▶ Task prompt
Leaving out the pictures, restate each record below word for word.

:::

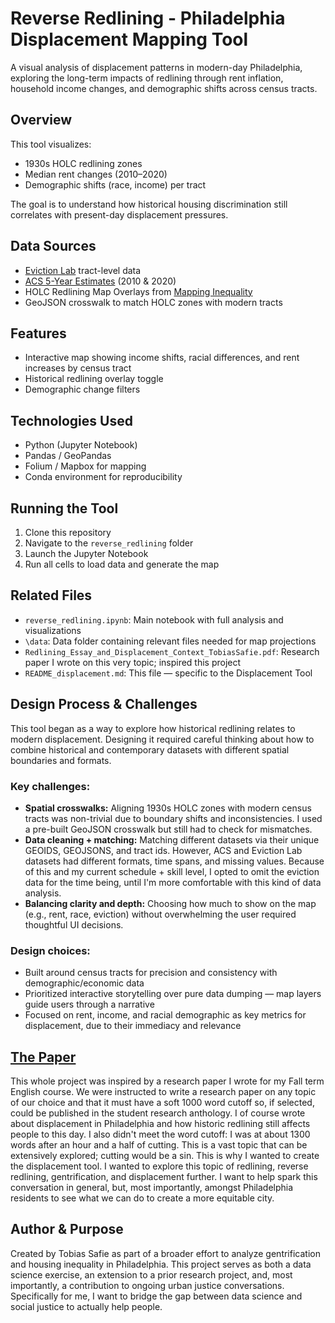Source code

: # Reverse Redlining - Philadelphia Displacement Mapping Tool

A visual analysis of displacement patterns in modern-day Philadelphia, exploring the long-term impacts of redlining through rent inflation, household income changes, and demographic shifts across census tracts.

## Overview

This tool visualizes:
- 1930s HOLC redlining zones
- Median rent changes (2010–2020)
- Demographic shifts (race, income) per tract

The goal is to understand how historical housing discrimination still correlates with present-day displacement pressures.

## Data Sources

- [Eviction Lab](https://evictionlab.org/) tract-level data
- [ACS 5-Year Estimates](https://www.census.gov/programs-surveys/acs/) (2010 & 2020)
- HOLC Redlining Map Overlays from [Mapping Inequality](https://dsl.richmond.edu/panorama/redlining/)
- GeoJSON crosswalk to match HOLC zones with modern tracts

## Features

- Interactive map showing income shifts, racial differences, and rent increases by census tract
- Historical redlining overlay toggle
- Demographic change filters

## Technologies Used

- Python (Jupyter Notebook)
- Pandas / GeoPandas
- Folium / Mapbox for mapping
- Conda environment for reproducibility

## Running the Tool

1. Clone this repository
2. Navigate to the `reverse_redlining` folder
3. Launch the Jupyter Notebook
4. Run all cells to load data and generate the map

## Related Files

- `reverse_redlining.ipynb`: Main notebook with full analysis and visualizations
- `\data`: Data folder containing relevant files needed for map projections
- `Redlining_Essay_and_Displacement_Context_TobiasSafie.pdf`: Research paper I wrote on this very topic; inspired this project
- `README_displacement.md`: This file — specific to the Displacement Tool

## Design Process & Challenges

This tool began as a way to explore how historical redlining relates to modern displacement. Designing it required careful thinking about how to combine historical and contemporary datasets with different spatial boundaries and formats.

### Key challenges:
- **Spatial crosswalks:** Aligning 1930s HOLC zones with modern census tracts was non-trivial due to boundary shifts and inconsistencies. I used a pre-built GeoJSON crosswalk but still had to check for mismatches.
- **Data cleaning + matching:** Matching different datasets via their unique GEOIDS, GEOJSONS, and tract ids. However, ACS and Eviction Lab datasets had different formats, time spans, and missing values. Because of this and my current schedule + skill level, I opted to omit the eviction data for the time being, until I'm more comfortable with this kind of data analysis. 
- **Balancing clarity and depth:** Choosing how much to show on the map (e.g., rent, race, eviction) without overwhelming the user required thoughtful UI decisions.

### Design choices:
- Built around census tracts for precision and consistency with demographic/economic data
- Prioritized interactive storytelling over pure data dumping — map layers guide users through a narrative
- Focused on rent, income, and racial demographic as key metrics for displacement, due to their immediacy and relevance

## [The Paper](./reverse_redlining/Redlining_Essay_and_Displacement_Context_TobiasSafie.pdf)
This whole project was inspired by a research paper I wrote for my Fall term English course. We were instructed to write a research paper on any topic of our choice and that it must have a soft 1000 word cutoff so, if selected, could be published in the student research anthology. I of course wrote about displacement in Philadelphia and how historic redlining still affects people to this day. I also didn't meet the word cutoff: I was at about 1300 words after an hour and a half of cutting. This is a vast topic that can be extensively explored; cutting would be a sin. This is why I wanted to create the displacement tool. I wanted to explore this topic of redlining, reverse redlining, gentrification, and displacement further. I want to help spark this conversation in general, but, most importantly, amongst Philadelphia residents to see what we can do to create a more equitable city.

## Author & Purpose

Created by Tobias Safie as part of a broader effort to analyze gentrification and housing inequality in Philadelphia. This project serves as both a data science exercise, an extension to a prior research project, and, most importantly, a contribution to ongoing urban justice conversations. Specifically for me, I want to bridge the gap between data science and social justice to actually help people.
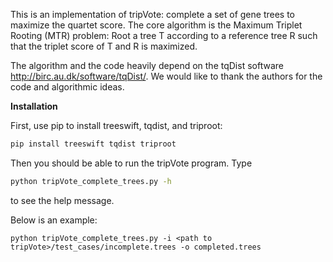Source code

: This is an implementation of tripVote: complete a set of gene trees to maximize the quartet score.
The core algorithm is the Maximum Triplet Rooting (MTR) problem:
    Root a tree T according to a reference tree R such that the triplet score of T and R is maximized.

The algorithm and the code heavily depend on the tqDist software http://birc.au.dk/software/tqDist/. 
We would like to thank the authors for the code and algorithmic ideas.

**Installation**

First, use pip to install treeswift, tqdist, and triproot:

```bash
pip install treeswift tqdist triproot

```

Then you should be able to run the tripVote program. Type 

``` bash
python tripVote_complete_trees.py -h
```

to see the help message.

Below is an example:

```
python tripVote_complete_trees.py -i <path to tripVote>/test_cases/incomplete.trees -o completed.trees
```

:::

▶ Answer for this exercise
Source code

: # Reverse Redlining - Philadelphia Displacement Mapping Tool

A visual analysis of displacement patterns in modern-day Philadelphia, exploring the long-term impacts of redlining through rent inflation, household income changes, and demographic shifts across census tracts.

## Overview

This tool visualizes:
- 1930s HOLC redlining zones
- Median rent changes (2010–2020)
- Demographic shifts (race, income) per tract

The goal is to understand how historical housing discrimination still correlates with present-day displacement pressures.

## Data Sources

- [Eviction Lab](https://evictionlab.org/) tract-level data
- [ACS 5-Year Estimates](https://www.census.gov/programs-surveys/acs/) (2010 & 2020)
- HOLC Redlining Map Overlays from [Mapping Inequality](https://dsl.richmond.edu/panorama/redlining/)
- GeoJSON crosswalk to match HOLC zones with modern tracts

## Features

- Interactive map showing income shifts, racial differences, and rent increases by census tract
- Historical redlining overlay toggle
- Demographic change filters

## Technologies Used

- Python (Jupyter Notebook)
- Pandas / GeoPandas
- Folium / Mapbox for mapping
- Conda environment for reproducibility

## Running the Tool

1. Clone this repository
2. Navigate to the `reverse_redlining` folder
3. Launch the Jupyter Notebook
4. Run all cells to load data and generate the map

## Related Files

- `reverse_redlining.ipynb`: Main notebook with full analysis and visualizations
- `\data`: Data folder containing relevant files needed for map projections
- `Redlining_Essay_and_Displacement_Context_TobiasSafie.pdf`: Research paper I wrote on this very topic; inspired this project
- `README_displacement.md`: This file — specific to the Displacement Tool

## Design Process & Challenges

This tool began as a way to explore how historical redlining relates to modern displacement. Designing it required careful thinking about how to combine historical and contemporary datasets with different spatial boundaries and formats.

### Key challenges:
- **Spatial crosswalks:** Aligning 1930s HOLC zones with modern census tracts was non-trivial due to boundary shifts and inconsistencies. I used a pre-built GeoJSON crosswalk but still had to check for mismatches.
- **Data cleaning + matching:** Matching different datasets via their unique GEOIDS, GEOJSONS, and tract ids. However, ACS and Eviction Lab datasets had different formats, time spans, and missing values. Because of this and my current schedule + skill level, I opted to omit the eviction data for the time being, until I'm more comfortable with this kind of data analysis. 
- **Balancing clarity and depth:** Choosing how much to show on the map (e.g., rent, race, eviction) without overwhelming the user required thoughtful UI decisions.

### Design choices:
- Built around census tracts for precision and consistency with demographic/economic data
- Prioritized interactive storytelling over pure data dumping — map layers guide users through a narrative
- Focused on rent, income, and racial demographic as key metrics for displacement, due to their immediacy and relevance

## [The Paper](./reverse_redlining/Redlining_Essay_and_Displacement_Context_TobiasSafie.pdf)
This whole project was inspired by a research paper I wrote for my Fall term English course. We were instructed to write a research paper on any topic of our choice and that it must have a soft 1000 word cutoff so, if selected, could be published in the student research anthology. I of course wrote about displacement in Philadelphia and how historic redlining still affects people to this day. I also didn't meet the word cutoff: I was at about 1300 words after an hour and a half of cutting. This is a vast topic that can be extensively explored; cutting would be a sin. This is why I wanted to create the displacement tool. I wanted to explore this topic of redlining, reverse redlining, gentrification, and displacement further. I want to help spark this conversation in general, but, most importantly, amongst Philadelphia residents to see what we can do to create a more equitable city.

## Author & Purpose

Created by Tobias Safie as part of a broader effort to analyze gentrification and housing inequality in Philadelphia. This project serves as both a data science exercise, an extension to a prior research project, and, most importantly, a contribution to ongoing urban justice conversations. Specifically for me, I want to bridge the gap between data science and social justice to actually help people.
Source code

: This is an implementation of tripVote: complete a set of gene trees to maximize the quartet score.
The core algorithm is the Maximum Triplet Rooting (MTR) problem:
    Root a tree T according to a reference tree R such that the triplet score of T and R is maximized.

The algorithm and the code heavily depend on the tqDist software http://birc.au.dk/software/tqDist/. 
We would like to thank the authors for the code and algorithmic ideas.

**Installation**

First, use pip to install treeswift, tqdist, and triproot:

```bash
pip install treeswift tqdist triproot

```

Then you should be able to run the tripVote program. Type 

``` bash
python tripVote_complete_trees.py -h
```

to see the help message.

Below is an example:

```
python tripVote_complete_trees.py -i <path to tripVote>/test_cases/incomplete.trees -o completed.trees
```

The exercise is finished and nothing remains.